To reflect this requirement in our declarative setting, we give constrained freedom to the environment, by partitioning the constraints into those that must be respected by the environment to properly interact with the process, and those that the controller has to satisfy. This reflects the paradigm of assume-guarantee contracts [7]: under the assumption that the environment behaves in such a way that their constraints are satisfied, the orchestrator is bound to guarantee the satisfaction of their own constraints.

With this intuition in mind, we define collaborative \(\textsf{DECLARE}\) specifications.

Definition 7

(coDECLARE specification). A collaborative \(\textsf{DECLARE}\) (\(\textsf{coDECLARE}\)) specification is a tuple \(\mathcal {D}=\langle \mathcal {A}^E,\mathcal {A}^C,\mathcal {C}^E,\mathcal {C}^C\rangle \), where:

  • \(\mathcal {A}^E\) is a finite set of environment activities;

  • \(\mathcal {A}^C\) is a finite set of controller activities, with \(\mathcal {A}^E\cap \mathcal {A}^C= \emptyset \);

  • \(\mathcal {C}^E\) is a set of \(\textsf{LTLf}\) constraints over \(\mathcal {A}^E\cup \mathcal {A}^C\) representing the environment constraints;

  • \(\mathcal {C}^C\) is a set of \(\textsf{LTLf}\) constraints over \(\mathcal {A}^E\cup \mathcal {A}^C\) representing the controller constraints;

We respectively call \(\mathcal {D}^a= \langle \mathcal {A}^E\cup \mathcal {A}^C,\mathcal {C}^E\rangle \) and \(\mathcal {D}^g= \langle \mathcal {A}^E\cup \mathcal {A}^C,\mathcal {C}^C\rangle \) the assumption and guarantee specifications of \(\mathcal {D}\).   \(\triangleleft \)

Example 4

We refine the \(\textsf{DECLARE}\) specification of Fig. 1(a), considering the activity partitioning from Example 2, into the \(\textsf{coDECLARE}\) specification \(\mathcal {D}_{order}\) of Fig. 1(b). The partitioning is done according to the following idea. To participate to the order handling process, the customer has to commit to: (i) paying and cancelling at most once, (ii) ensuring that an address is set upon payment, (iii) not updating the address nor cancelling once the seller has shipped the order. At the same time, the seller commits to: (i) shipping only if the customer sets an address and pays, (ii) refunding only if a previous customer payment exists, (iii) ensuring that shipment or refund occur whenever the customer pays, (iv) not shipping if the customer cancels the order. One can see that the vast majority of constraints present in the original \(\textsf{DECLARE}\) specifications have been maintained and assigned either to the environment (customer) or the controller (seller). The only exception is the not coexistence constraint relating cancelation and shipment, which is now refined into two time-oriented constraints, one assuming that the customer does not cancel after a seller’s shipment (\(\textsf {neg-response}(\texttt {ship},\texttt {cancel})\)), and the other guaranteeing that the seller does not ship after a customer’s cancelation ((\(\textsf {neg-response}(\texttt {cancel},\texttt {ship})\)).   \(\triangleleft \)

### WHAT YOU WILL DO
(a) In the text on coDECLARE specifications, how many times at most may the customer pay and cancel?
(b) Write down the stretch of the text on coDECLARE specifications from "To reflect this" through "their own constraints.".

### DATA SHOWN
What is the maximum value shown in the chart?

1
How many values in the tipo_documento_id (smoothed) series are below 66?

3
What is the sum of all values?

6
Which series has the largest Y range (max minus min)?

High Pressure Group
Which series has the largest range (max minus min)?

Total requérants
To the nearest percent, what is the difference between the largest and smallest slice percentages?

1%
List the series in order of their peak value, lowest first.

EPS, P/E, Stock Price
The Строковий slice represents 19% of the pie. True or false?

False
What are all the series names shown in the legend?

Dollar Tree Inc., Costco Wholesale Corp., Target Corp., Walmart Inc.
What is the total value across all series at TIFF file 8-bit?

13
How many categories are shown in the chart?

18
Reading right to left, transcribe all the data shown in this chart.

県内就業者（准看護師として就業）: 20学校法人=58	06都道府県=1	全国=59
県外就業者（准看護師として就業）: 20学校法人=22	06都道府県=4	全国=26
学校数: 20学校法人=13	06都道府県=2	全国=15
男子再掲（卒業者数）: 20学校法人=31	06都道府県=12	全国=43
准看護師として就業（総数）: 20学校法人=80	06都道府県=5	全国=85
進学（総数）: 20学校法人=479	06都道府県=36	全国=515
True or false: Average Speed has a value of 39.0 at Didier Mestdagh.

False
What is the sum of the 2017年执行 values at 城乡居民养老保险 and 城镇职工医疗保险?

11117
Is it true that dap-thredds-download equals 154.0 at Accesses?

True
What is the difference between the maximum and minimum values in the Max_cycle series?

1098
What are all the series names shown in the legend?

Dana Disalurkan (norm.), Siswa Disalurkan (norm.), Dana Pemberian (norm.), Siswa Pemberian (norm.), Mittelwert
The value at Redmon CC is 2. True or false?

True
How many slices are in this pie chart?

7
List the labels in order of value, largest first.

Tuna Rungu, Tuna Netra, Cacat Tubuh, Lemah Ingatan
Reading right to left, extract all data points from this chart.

### EXPECTED RESPONSES
(a) At most once.

(b)
To reflect this requirement in our declarative setting, we give constrained freedom to the environment, by partitioning the constraints into those that must be respected by the environment to properly interact with the process, and those that the controller has to satisfy. This reflects the paradigm of assume-guarantee contracts [7]: under the assumption that the environment behaves in such a way that their constraints are satisfied, the orchestrator is bound to guarantee the satisfaction of their own constraints.